BEGIN Data provided

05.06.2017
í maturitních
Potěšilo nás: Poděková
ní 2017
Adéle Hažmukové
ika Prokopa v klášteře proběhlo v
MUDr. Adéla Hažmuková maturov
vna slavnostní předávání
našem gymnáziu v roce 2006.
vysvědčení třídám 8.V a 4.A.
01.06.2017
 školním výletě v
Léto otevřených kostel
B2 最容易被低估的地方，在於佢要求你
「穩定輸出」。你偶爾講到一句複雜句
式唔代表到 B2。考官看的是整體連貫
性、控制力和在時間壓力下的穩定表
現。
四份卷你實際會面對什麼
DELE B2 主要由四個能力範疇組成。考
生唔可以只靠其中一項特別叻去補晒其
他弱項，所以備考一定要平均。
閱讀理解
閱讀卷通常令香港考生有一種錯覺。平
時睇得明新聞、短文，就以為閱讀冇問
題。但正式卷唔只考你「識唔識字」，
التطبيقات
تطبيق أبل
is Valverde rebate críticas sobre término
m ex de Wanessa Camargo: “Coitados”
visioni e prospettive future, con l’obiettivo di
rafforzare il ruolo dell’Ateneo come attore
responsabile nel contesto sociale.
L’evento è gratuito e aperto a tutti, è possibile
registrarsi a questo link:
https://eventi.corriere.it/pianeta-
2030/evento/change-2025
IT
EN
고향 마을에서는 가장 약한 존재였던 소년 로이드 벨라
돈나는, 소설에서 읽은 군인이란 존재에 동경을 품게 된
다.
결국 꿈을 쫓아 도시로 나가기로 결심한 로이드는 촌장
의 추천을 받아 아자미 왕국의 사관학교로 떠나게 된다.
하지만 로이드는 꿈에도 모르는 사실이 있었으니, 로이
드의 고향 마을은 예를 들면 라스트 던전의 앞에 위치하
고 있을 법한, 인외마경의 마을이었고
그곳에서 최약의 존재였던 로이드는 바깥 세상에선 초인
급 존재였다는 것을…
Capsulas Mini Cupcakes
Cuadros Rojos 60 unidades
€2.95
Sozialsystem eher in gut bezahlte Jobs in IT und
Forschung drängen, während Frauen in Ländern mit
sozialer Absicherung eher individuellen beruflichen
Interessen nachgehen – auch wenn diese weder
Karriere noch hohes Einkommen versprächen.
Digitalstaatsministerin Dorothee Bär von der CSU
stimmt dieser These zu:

END Data provided

An exact copy of the lines above, from the one containing "í maturitních" through the one containing "의 추천을 받아 아자미 왕국의 사관학교로 떠나게 된다.", is the whole of the answer.

**Answer space:**
í maturitních
Potěšilo nás: Poděková
ní 2017
Adéle Hažmukové
ika Prokopa v klášteře proběhlo v
MUDr. Adéla Hažmuková maturov
vna slavnostní předávání
našem gymnáziu v roce 2006.
vysvědčení třídám 8.V a 4.A.
01.06.2017
 školním výletě v
Léto otevřených kostel
B2 最容易被低估的地方，在於佢要求你
「穩定輸出」。你偶爾講到一句複雜句
式唔代表到 B2。考官看的是整體連貫
性、控制力和在時間壓力下的穩定表
現。
四份卷你實際會面對什麼
DELE B2 主要由四個能力範疇組成。考
生唔可以只靠其中一項特別叻去補晒其
他弱項，所以備考一定要平均。
閱讀理解
閱讀卷通常令香港考生有一種錯覺。平
時睇得明新聞、短文，就以為閱讀冇問
題。但正式卷唔只考你「識唔識字」，
التطبيقات
تطبيق أبل
is Valverde rebate críticas sobre término
m ex de Wanessa Camargo: “Coitados”
visioni e prospettive future, con l’obiettivo di
rafforzare il ruolo dell’Ateneo come attore
responsabile nel contesto sociale.
L’evento è gratuito e aperto a tutti, è possibile
registrarsi a questo link:
https://eventi.corriere.it/pianeta-
2030/evento/change-2025
IT
EN
고향 마을에서는 가장 약한 존재였던 소년 로이드 벨라
돈나는, 소설에서 읽은 군인이란 존재에 동경을 품게 된
다.
결국 꿈을 쫓아 도시로 나가기로 결심한 로이드는 촌장
의 추천을 받아 아자미 왕국의 사관학교로 떠나게 된다.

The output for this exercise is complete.